Scott Tobias of The A.V. Club criticized Zucker's comedic timing of his stock-in-trade non-sequiturs and Kutcher's "sleepwalking" performance for failing to keep the rest of the cast grounded, calling it "an abysmal screwball comedy that relies heavily on idiocy from both sides of the screen." Elvis Mitchell of The New York Times called it a "muddled comedy of confusion" that delivers tasteless and outdated Farrelly brothers-style humor. Entertainment Weeklys Lisa Schwarzbaum gave the film an overall F grade. She criticized the "manic sloppiness" of the jokes from the supporting ensemble and Zucker's direction for feeling like "a substitute teacher soldiering through a day's work for a day's pay at a decertified school." Robert Koehler of Variety felt that Zucker broke a cardinal rule of making comedy look like a lot of work by misusing the comedic talents of his cast but concluded that: "Nonetheless, the movie looks and sounds reasonably good, particularly with Andrew Laws' crucial and shiny production design."

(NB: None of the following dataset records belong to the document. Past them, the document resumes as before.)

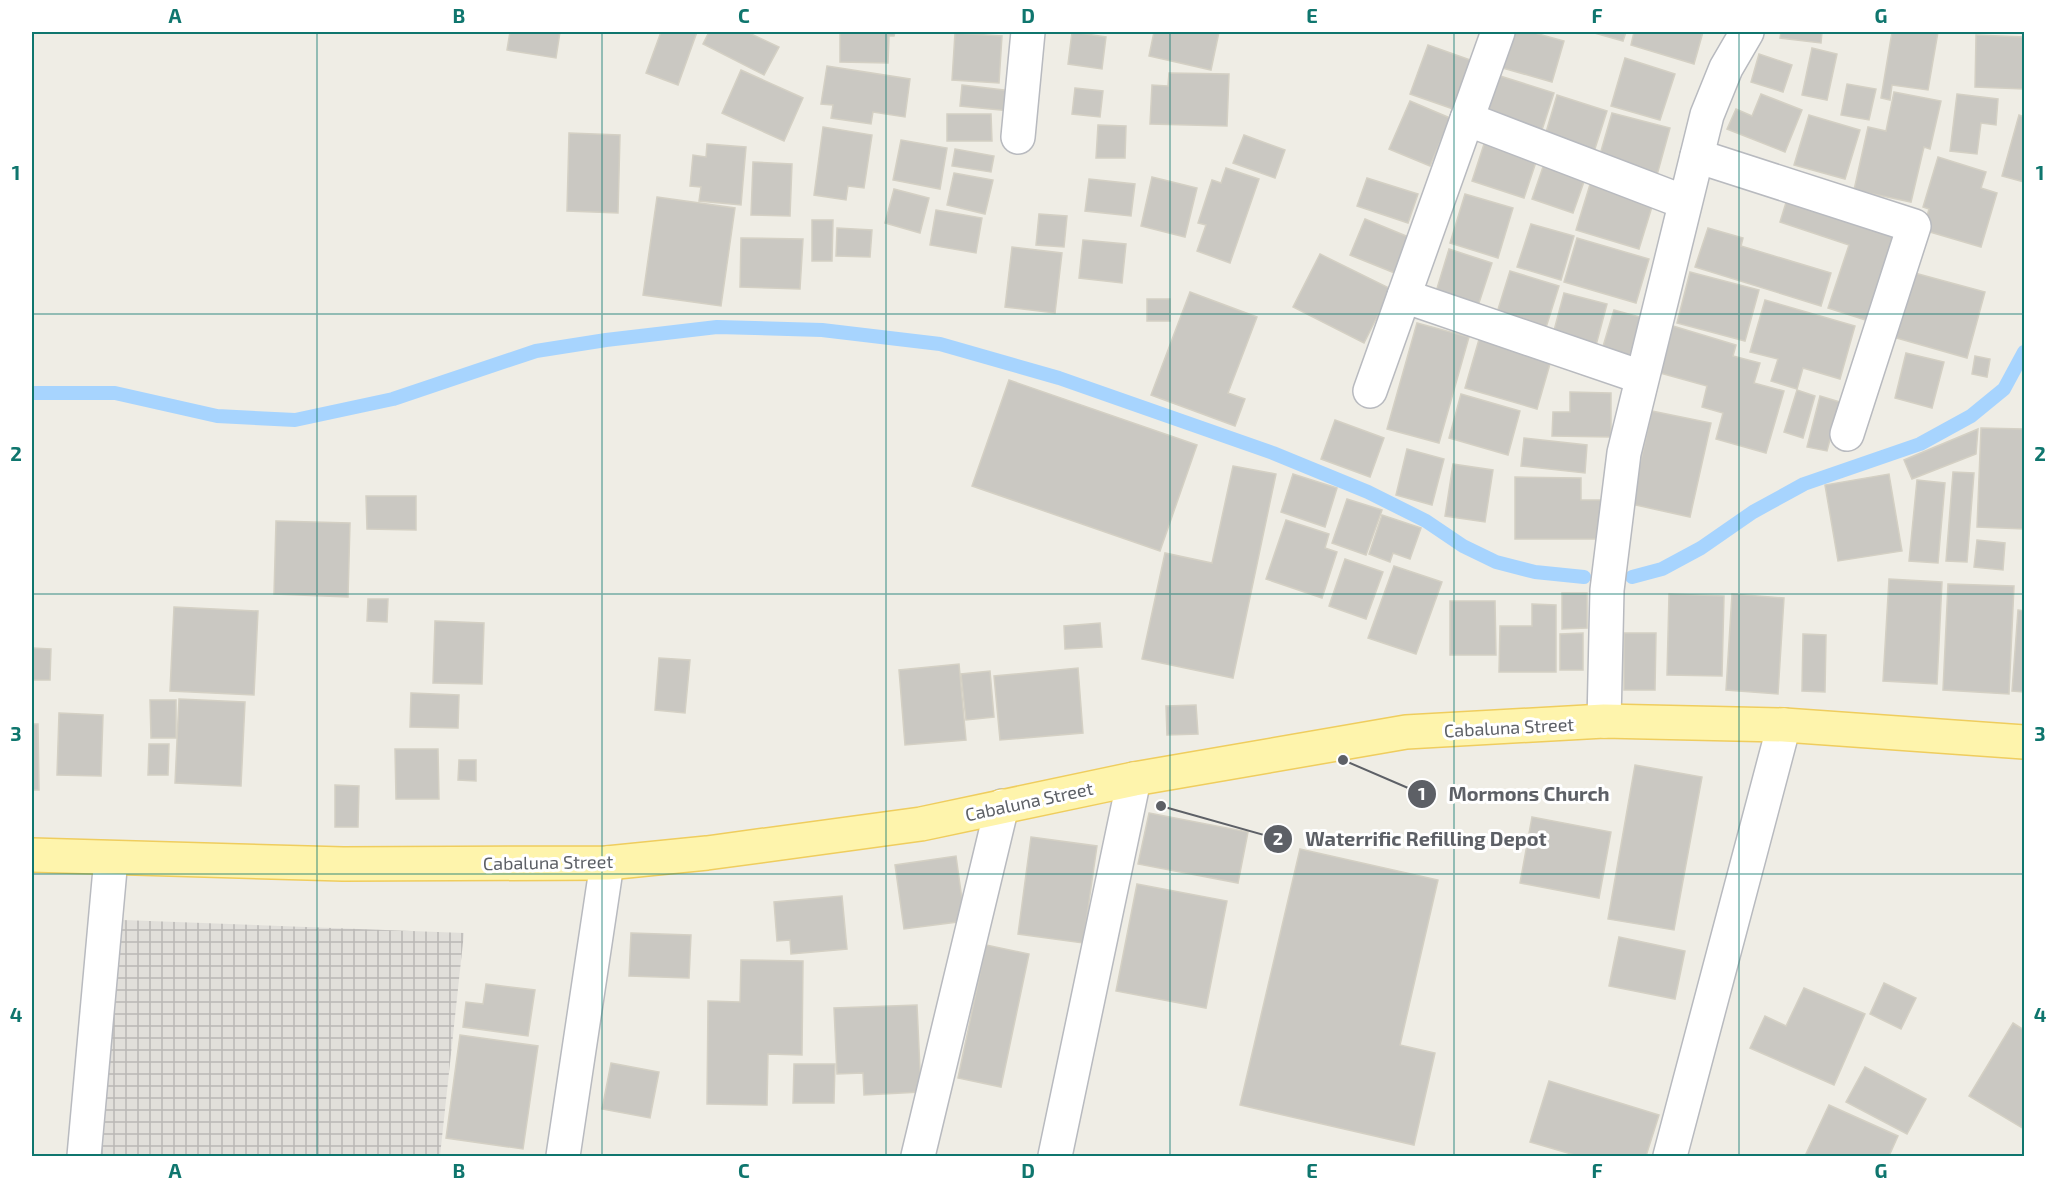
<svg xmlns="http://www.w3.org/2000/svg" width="2056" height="1188" viewBox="0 0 2056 1188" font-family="'Exo 2',sans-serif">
<defs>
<pattern id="industrial-grid" width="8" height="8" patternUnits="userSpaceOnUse" patternTransform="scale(1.5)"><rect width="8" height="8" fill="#e1dfda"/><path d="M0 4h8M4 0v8" fill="none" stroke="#bab8b5"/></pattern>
</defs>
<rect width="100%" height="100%" fill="#efede5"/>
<!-- industrial -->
<polygon fill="url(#industrial-grid)" points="123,920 464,933 440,1156 99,1156"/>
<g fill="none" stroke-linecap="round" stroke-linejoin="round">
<!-- stream -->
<g stroke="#a7d4fe" stroke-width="14">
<polyline points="32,393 115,393 217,416 295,420 393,399 536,351 606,340 717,327 822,330 940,344 1059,378 1273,453 1368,492 1426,521 1463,546 1496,562 1535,572 1584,577"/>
<polyline points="1632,577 1662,569 1701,548 1753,512 1804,484 1920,444 1971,416 2004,389 2024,352"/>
</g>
</g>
<!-- building -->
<g fill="#cac8c2" stroke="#d4d0c4" stroke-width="1.5">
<polygon points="510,32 560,32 556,58 507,50"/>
<polygon points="661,32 697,32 678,85 646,73"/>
<polygon points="709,32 747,32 779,47 764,75 703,44"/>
<polygon points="840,32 895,32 894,36 889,36 888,63 840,62"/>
<polygon points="1072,32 1106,37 1102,69 1068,64"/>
<polygon points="1154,32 1219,32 1211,70 1149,56"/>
<polygon points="1509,32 1531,32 1564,41 1552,82 1499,67"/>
<polygon points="1591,32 1626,32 1623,41"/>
<polygon points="1634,32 1703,32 1694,64 1631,45"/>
<polygon points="1781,32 1822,32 1821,43 1780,38"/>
<polygon points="1892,32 1938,32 1928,90 1892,85 1890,100 1881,98"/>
<polygon points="955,33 1002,36 999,83 952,80"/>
<polygon points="1976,35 2024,37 2024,89 1975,87"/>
<polygon points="1428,45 1473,61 1456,110 1410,94"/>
<polygon points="1812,48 1837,54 1827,100 1802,95"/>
<polygon points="1759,54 1792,65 1783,92 1751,82"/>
<polygon points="1625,58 1675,74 1660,120 1611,106"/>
<polygon points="827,66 910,79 905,117 873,112 871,124 831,118 833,105 821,104"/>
<polygon points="741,70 803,98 784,141 722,113"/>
<polygon points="1169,73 1229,74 1227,126 1150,124 1152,85 1168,86"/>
<polygon points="1497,75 1554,93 1541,133 1484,114"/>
<polygon points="1847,84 1876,89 1869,120 1841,115"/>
<polygon points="962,85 1012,91 1010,111 960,106"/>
<polygon points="1075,88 1103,91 1100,117 1072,114"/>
<polygon points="1894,92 1941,101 1930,149 1924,147 1911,202 1854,190 1868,127 1886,131"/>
<polygon points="1761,94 1802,110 1785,152 1727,129 1736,109 1752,116"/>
<polygon points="1957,94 1998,99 1996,125 1981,123 1977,154 1950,151"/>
<polygon points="1557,95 1607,111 1593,155 1544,139"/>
<polygon points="1410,101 1450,118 1430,166 1389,149"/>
<polygon points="1612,113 1670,128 1657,175 1599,158"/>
<polygon points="947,114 991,114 992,141 947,141"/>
<polygon points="1809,115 1860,130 1845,179 1794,165"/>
<polygon points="2019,115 2024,117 2024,182 2002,176"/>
<polygon points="1098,125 1126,126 1125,158 1096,158"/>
<polygon points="823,127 872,135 864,188 848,186 846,200 814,195"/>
<polygon points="569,133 620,135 618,213 567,211"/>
<polygon points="1244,135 1285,150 1275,178 1233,163"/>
<polygon points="1486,138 1538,156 1524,198 1472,181"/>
<polygon points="901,140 947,148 940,189 893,180"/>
<polygon points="707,144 746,147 741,205 699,201 701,187 690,186 693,155 706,157"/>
<polygon points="955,149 994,156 991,172 952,166"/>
<polygon points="1938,157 1986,172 1981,188 1997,193 1981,247 1923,230 1929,209 1923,207"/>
<polygon points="1545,161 1586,176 1573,213 1532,199"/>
<polygon points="753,162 792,164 790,216 751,215"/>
<polygon points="1226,168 1259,179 1230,263 1197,251 1206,225 1198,223 1212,180 1221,183"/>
<polygon points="954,173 993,180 985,214 947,205"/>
<polygon points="1152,177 1197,188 1185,237 1141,226"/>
<polygon points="1367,178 1418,194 1408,223 1357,206"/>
<polygon points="1592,178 1655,197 1639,249 1576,230"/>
<polygon points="1089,179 1135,184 1131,216 1085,211"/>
<polygon points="894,189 929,198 920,233 885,223"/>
<polygon points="1465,194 1513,208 1498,258 1450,243"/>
<polygon points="1788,196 1905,235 1875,323 1828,308 1849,245 1780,222"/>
<polygon points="657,197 735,208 721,306 643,295"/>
<polygon points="936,210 982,218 976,253 930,245"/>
<polygon points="1039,214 1067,216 1064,247 1036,245"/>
<polygon points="1365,219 1411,238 1397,274 1350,255"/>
<polygon points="812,220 833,220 832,261 812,261"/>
<polygon points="1531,224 1574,236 1561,280 1517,267"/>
<polygon points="837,228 872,230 870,257 836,256"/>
<polygon points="1708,228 1743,238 1741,246 1831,273 1821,306 1695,267"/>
<polygon points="741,238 803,239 800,289 740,287"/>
<polygon points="1577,238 1649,259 1636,303 1564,282"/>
<polygon points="1083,240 1126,244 1122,283 1079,278"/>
<polygon points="1012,247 1062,253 1055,313 1005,307"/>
<polygon points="1449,249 1492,263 1477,309 1435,295"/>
<polygon points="1320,254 1391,289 1364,343 1293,307"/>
<polygon points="1510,271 1559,286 1544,334 1495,319"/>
<polygon points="1690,272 1759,290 1745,341 1677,323"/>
<polygon points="1911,272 1985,292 1967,358 1893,337"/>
<polygon points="1190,292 1257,317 1228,393 1245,399 1235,426 1151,395"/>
<polygon points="1564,293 1607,304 1595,349 1552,338"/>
<rect x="1147" y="299" width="23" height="22"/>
<polygon points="1765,300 1855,326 1840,379 1803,368 1797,389 1771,381 1778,359 1750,352"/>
<polygon points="1614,310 1647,319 1635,363 1601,353"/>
<polygon points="1417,323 1469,337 1439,443 1387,429"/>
<polygon points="1673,326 1736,345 1733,356 1760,363 1754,383 1784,391 1766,453 1716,439 1723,413 1702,407 1707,386 1660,373"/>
<polygon points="1480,336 1552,357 1537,409 1465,388"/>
<polygon points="1906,353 1944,362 1932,408 1895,398"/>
<polygon points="1975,356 1990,359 1987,377 1972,374"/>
<polygon points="1009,380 1197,445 1160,551 972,486"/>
<polygon points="1797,390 1815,396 1803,438 1784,432"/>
<polygon points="1570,392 1611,393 1611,437 1552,436 1553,412 1570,412"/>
<polygon points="1461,394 1520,411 1508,455 1449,438"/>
<polygon points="1820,396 1840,402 1827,451 1807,447"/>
<polygon points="1652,411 1711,423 1690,517 1631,504"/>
<polygon points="1335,420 1384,438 1370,477 1321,459"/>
<polygon points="1981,428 2024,429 2024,529 1977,527"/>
<polygon points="1978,429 1976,454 1912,479 1904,460"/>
<polygon points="1524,438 1587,445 1585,473 1521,466"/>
<polygon points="1407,449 1444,459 1432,505 1396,495"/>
<polygon points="1453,464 1493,470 1485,522 1445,516"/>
<polygon points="1233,466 1276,474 1233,678 1142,659 1165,553 1212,563"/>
<polygon points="1953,472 1974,473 1967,562 1946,561"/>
<polygon points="1293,474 1337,488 1325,527 1281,512"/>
<polygon points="1889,474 1902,551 1838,561 1825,485"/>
<polygon points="1515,477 1581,478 1581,500 1604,500 1603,539 1515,539"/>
<polygon points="1917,480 1945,483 1938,563 1909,561"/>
<polygon points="366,496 416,496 416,530 367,529"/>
<polygon points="1347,499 1382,510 1366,555 1332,543"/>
<polygon points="1382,515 1421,528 1410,559 1393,553 1390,562 1369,554"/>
<polygon points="1286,520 1329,534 1325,548 1337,552 1322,598 1266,579"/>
<polygon points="276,521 350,523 348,597 274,594"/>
<polygon points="1977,540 2005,543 2003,570 1974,567"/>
<polygon points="1345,559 1383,572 1366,619 1329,606"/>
<polygon points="1394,566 1442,582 1416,654 1368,638"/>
<polygon points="1889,579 1942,582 1937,684 1883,681"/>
<polygon points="1948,584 2014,586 2009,694 1943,690"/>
<polygon points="1562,593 1587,593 1587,628 1562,629"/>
<polygon points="1669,594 1724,596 1722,676 1667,675"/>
<polygon points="1732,594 1784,598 1778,694 1726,690"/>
<polygon points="368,599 388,599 387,622 367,621"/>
<polygon points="1450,601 1495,601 1496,655 1450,655"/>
<polygon points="1532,604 1556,605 1556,672 1499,672 1500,626 1532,626"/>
<polygon points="174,607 258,611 254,695 170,691"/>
<polygon points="2018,610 2024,611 2024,692 2012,691"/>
<polygon points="435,621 484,623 482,684 433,683"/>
<polygon points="1100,623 1102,647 1065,649 1064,626"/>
<polygon points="1583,633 1583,670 1560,670 1560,634"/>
<polygon points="1624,633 1656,633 1655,690 1624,690"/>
<polygon points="1803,634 1826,635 1825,692 1802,691"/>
<polygon points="32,648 51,649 50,680 32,680"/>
<polygon points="659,658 690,660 685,713 655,710"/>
<polygon points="959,664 966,740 905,745 899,670"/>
<polygon points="1078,668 1083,733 1000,740 994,676"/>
<polygon points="990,671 994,717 966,720 961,674"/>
<polygon points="411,693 459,695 458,728 410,727"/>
<polygon points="179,699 245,702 241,786 175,783"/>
<polygon points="150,700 176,700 176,738 151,738"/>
<polygon points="1196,705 1198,734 1167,735 1166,706"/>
<polygon points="59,713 103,715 101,776 57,775"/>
<polygon points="32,724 38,724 39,790 32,790"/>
<polygon points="149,744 169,744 168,775 148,775"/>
<polygon points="395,749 438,749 439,799 396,799"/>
<polygon points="459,760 476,760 476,781 458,780"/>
<polygon points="1635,765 1702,777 1674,930 1608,919"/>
<polygon points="335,785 359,786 358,827 335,827"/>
<polygon points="1149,813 1248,832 1238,883 1138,864"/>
<polygon points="1532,817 1611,832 1599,898 1520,883"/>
<polygon points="1031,837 1097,846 1083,943 1018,934"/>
<polygon points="1300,849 1438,880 1400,1045 1435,1053 1414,1145 1240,1105"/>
<polygon points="956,856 965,921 904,929 895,865"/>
<polygon points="1137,884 1227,901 1206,1008 1116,991"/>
<polygon points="842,896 847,949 791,954 790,940 777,941 774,902"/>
<polygon points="631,933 691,935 689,978 629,976"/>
<polygon points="1619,937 1685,951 1675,999 1609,986"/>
<polygon points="986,945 1029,954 1001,1087 958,1078"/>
<polygon points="741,960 803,961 802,1055 768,1054 767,1105 707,1104 708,1001 740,1002"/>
<polygon points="1884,983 1916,998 1901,1029 1870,1014"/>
<polygon points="486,984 535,990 528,1036 463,1027 466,1002 483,1004"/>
<polygon points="1804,988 1865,1014 1834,1085 1750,1048 1765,1016 1786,1026"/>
<polygon points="917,1005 921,1092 864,1095 863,1073 837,1074 834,1008"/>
<polygon points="2013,1023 2024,1030 2024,1129 1969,1096"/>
<polygon points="460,1035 538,1046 523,1149 446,1138"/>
<polygon points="611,1063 659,1072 650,1118 602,1109"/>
<polygon points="794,1064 835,1064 834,1103 793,1103"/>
<polygon points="1865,1067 1926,1099 1907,1134 1846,1102"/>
<polygon points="1549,1081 1659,1115 1646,1156 1578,1156 1530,1142"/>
<polygon points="1829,1105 1898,1136 1889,1156 1805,1156"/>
</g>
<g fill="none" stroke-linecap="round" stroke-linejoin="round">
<defs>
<g id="minor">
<polyline points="1467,119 1684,202"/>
<polyline points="1018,137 1028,32"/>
<polyline points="1697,156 1914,226 1847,434"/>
<polyline points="1404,296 1641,377"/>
<polyline points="1370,391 1498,32"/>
<polyline points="1604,721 1607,590 1624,453 1707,115 1726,68 1747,32"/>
<polyline points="84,1156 111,858"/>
<polyline points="563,1156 607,863"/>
<polyline points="918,1156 1002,806"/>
<polyline points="1055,1156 1134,779"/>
<polyline points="1670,1156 1784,725"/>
</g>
<polyline id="major" points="32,855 343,864 607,863 707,853 921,824 1134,779 1406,732 1604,721 1784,725 2024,742"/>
</defs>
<!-- minor casing -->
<use href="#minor" stroke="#b8babf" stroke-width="36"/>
<!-- major casing -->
<use href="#major" stroke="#efcd5e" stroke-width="36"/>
<!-- minor -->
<use href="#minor" stroke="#fff" stroke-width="33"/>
<!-- major -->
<use href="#major" stroke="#fef4ac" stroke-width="33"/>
</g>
<!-- grid -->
<path fill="none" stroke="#0f766e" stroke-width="1.5" stroke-opacity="0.55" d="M317,32V1156M602,32V1156M886,32V1156M1170,32V1156M1454,32V1156M1739,32V1156M32,314H2024M32,594H2024M32,874H2024"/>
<g text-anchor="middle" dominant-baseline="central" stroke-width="6" stroke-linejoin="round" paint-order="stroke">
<!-- street labels -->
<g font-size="18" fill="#5d6066" stroke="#fff">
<text transform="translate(1509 727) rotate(-3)">Cabaluna Street</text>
<text transform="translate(1029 801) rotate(-12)">Cabaluna Street</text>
<text transform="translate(548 862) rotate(-1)">Cabaluna Street</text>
</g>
</g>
<!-- callouts -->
<path fill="none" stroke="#5d6066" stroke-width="2" d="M1343 760L1422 794M1161 806L1278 839"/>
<g fill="#5d6066" stroke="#fff" stroke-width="2">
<circle cx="1343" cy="760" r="6"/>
<circle cx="1161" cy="806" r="6"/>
<circle cx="1422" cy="794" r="15"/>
<circle cx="1278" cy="839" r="15"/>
</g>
<g font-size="18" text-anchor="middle" font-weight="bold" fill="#fff">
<text x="1422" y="800">1</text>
<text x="1278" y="845">2</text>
</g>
<g font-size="20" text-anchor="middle" font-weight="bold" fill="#5d6066" stroke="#fff" stroke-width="6" stroke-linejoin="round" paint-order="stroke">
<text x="1529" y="801">Mormons Church</text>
<text x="1426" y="846">Waterrific Refilling Depot</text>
</g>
<!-- border -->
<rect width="2056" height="1188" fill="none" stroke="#ffffff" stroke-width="66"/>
<rect x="33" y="33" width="1990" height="1122" fill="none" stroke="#0f766e" stroke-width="2"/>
<g font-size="20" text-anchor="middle" font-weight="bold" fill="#0f766e">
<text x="175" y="23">A</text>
<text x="459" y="23">B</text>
<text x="744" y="23">C</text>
<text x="1028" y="23">D</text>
<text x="1312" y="23">E</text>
<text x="1597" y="23">F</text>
<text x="1881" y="23">G</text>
<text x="16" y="180">1</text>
<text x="2040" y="180">1</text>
<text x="16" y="461">2</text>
<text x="2040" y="461">2</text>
<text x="16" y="741">3</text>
<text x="2040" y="741">3</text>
<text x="16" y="1022">4</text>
<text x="2040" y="1022">4</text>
<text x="175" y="1178">A</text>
<text x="459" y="1178">B</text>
<text x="744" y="1178">C</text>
<text x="1028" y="1178">D</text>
<text x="1312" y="1178">E</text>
<text x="1597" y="1178">F</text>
<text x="1881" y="1178">G</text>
</g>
</svg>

The film received three nominations at the 24th Golden Raspberry Awards including Worst Actor for Ashton Kutcher (also for Cheaper by the Dozen and Just Married), Worst Supporting Actress for Tara Reid and Worst Screen Couple for both Kutcher and Reid (also for Just Married with Brittany Murphy), but lost to Ben Affleck (Daredevil, Gigli and Paycheck), Demi Moore (Charlie's Angels: Full Throttle) and both Affleck and Jennifer Lopez (Gigli) respectively.